Il s’en est fallu de quelques mois pour que Michel Jazy – qui ne manquait jamais une compétition d’athlétisme, dans son fauteuil de cuir, devant sa télévision – revive, par procuration et à domicile, la magie des Jeux olympiques. Vice-champion olympique du 1 500 m à Rome, en 1960, 4e sur 5 000 m aux Jeux de Tokyo, en 1964, auteur de neuf records du monde, dix-huit d’Europe et quarante-neuf de France, du 800 au 5 000 m, le demi-fondeur nordiste à la foulée aérienne s’est envolé, jeudi 1er février, à l’âge de 87 ans, à l’hôpital de Dax (Landes).
Une visite à Michel Jazy, installé depuis des décennies à Hossegor (Landes), où il aimait taquiner la balle de golf, était à la fois l’assurance de s’offrir un gueuleton et une passionnante plongée dans la France gaullienne des années 1960. Durant cette décennie, le miler blond et efflanqué à la gueule d’ange se tire la bourre sur la cendrée avec Michel Bernard, Nordiste lui aussi, de cinq ans son aîné. La chronique de leur rivalité à la Poulidor-Anquetil passionne les Français et fait les beaux jours du petit écran.
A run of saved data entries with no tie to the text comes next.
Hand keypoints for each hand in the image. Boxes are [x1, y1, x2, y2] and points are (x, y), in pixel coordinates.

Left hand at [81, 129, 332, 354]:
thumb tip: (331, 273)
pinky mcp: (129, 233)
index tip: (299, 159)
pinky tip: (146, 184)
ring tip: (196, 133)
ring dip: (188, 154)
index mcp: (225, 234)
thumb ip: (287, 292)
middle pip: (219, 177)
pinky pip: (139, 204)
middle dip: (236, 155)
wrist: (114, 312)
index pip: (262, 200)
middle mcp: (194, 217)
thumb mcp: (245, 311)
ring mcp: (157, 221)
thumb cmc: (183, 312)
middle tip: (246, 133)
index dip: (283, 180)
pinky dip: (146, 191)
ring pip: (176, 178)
A l’été 2016, pour évoquer sa vie aux multiples facettes et sa carrière de champion, Michel Jazy, fâché avec les footings depuis belle lurette, reçoit Le Monde dans son appartement landais autour de tapas maison et de vin rosé. « Vous buvez, j’espère », lance-t-il alors. En empoignant résolument la bouteille, il plaisante au sujet de l’infarctus auquel, un peu trop bon vivant, il a survécu dans les années 1980. Il se moque aussi comme d’une guigne du diabète et de l’insuffisance rénale qui le minent et l’après-midi file. La destinée de « Michal » – prénom de baptême polonais de celui qui n’a obtenu la nationalité française qu’à l’âge de 18 ans – est proprement extraordinaire.
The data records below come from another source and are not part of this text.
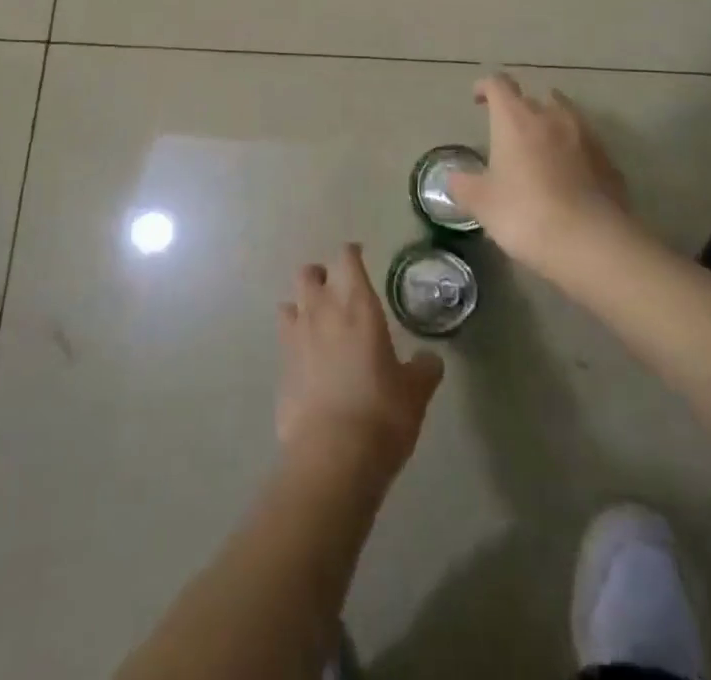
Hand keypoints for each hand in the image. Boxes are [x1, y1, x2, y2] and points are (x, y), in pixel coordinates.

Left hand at [276, 244, 444, 474]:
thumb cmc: (381, 413)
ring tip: (318, 322)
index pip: (347, 259)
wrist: (332, 456)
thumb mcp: (415, 392)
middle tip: (336, 290)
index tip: (359, 256)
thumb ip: (423, 369)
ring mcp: (296, 337)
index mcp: (357, 304)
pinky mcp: (280, 367)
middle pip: (309, 273)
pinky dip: (294, 340)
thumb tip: (429, 360)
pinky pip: (284, 339)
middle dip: (321, 275)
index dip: (352, 254)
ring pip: (290, 302)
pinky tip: (307, 359)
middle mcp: (322, 310)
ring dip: (302, 305)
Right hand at [446, 73, 637, 277]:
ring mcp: (586, 136)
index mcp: (516, 119)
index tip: (478, 99)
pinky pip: (585, 144)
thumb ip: (464, 186)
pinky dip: (574, 150)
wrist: (594, 243)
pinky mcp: (609, 160)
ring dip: (550, 124)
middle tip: (509, 132)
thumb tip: (454, 178)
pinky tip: (568, 176)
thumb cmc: (527, 214)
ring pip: (565, 115)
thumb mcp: (483, 204)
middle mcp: (552, 116)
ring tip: (540, 149)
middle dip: (520, 108)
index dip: (486, 87)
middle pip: (534, 96)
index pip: (498, 85)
Né dans une famille de mineurs de fonds polonais d’Oignies (Pas-de-Calais), Jazy a été élevé par ses grands-parents maternels, non francophones, dans la rue même où, en 1950, Guy Drut, devenu champion olympique du 110 m haies, en 1976, a vu le jour. Sa mère a divorcé très tôt de son père, mineur lui aussi et mort de la silicose. Pour faire bouillir la marmite, elle travaille à Lille puis à Paris, loin de son fils.
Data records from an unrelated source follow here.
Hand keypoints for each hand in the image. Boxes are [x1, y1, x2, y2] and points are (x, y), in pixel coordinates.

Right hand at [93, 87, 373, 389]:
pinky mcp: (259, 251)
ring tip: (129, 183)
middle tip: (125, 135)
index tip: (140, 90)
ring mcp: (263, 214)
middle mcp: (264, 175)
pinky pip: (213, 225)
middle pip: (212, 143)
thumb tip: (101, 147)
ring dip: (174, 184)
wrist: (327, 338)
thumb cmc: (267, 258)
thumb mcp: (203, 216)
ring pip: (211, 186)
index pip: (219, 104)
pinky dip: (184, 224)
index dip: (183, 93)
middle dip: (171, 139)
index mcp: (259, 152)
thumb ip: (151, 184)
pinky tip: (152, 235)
Considéré comme un cancre par l’éducation nationale, Michal est un enfant hyperactif. Il affiche très tôt des dispositions pour la course à pied, mais comme tous les gamins du coron, il ne jure que par le football. Aussi l’idée de courir après un chrono plutôt qu’un ballon lui paraît-elle incongrue. Surnommé le « zèbre des corons » tant pour son endurance que pour les marques de coups de baguettes d’un rigide instituteur, il met un point d’honneur à décrocher son « certif » (son certificat d’études) en candidat libre, à la grande satisfaction de sa mère. Craignant qu’il meurt « au fond » comme tant d’autres hommes de son milieu, elle le rapatrie à Paris.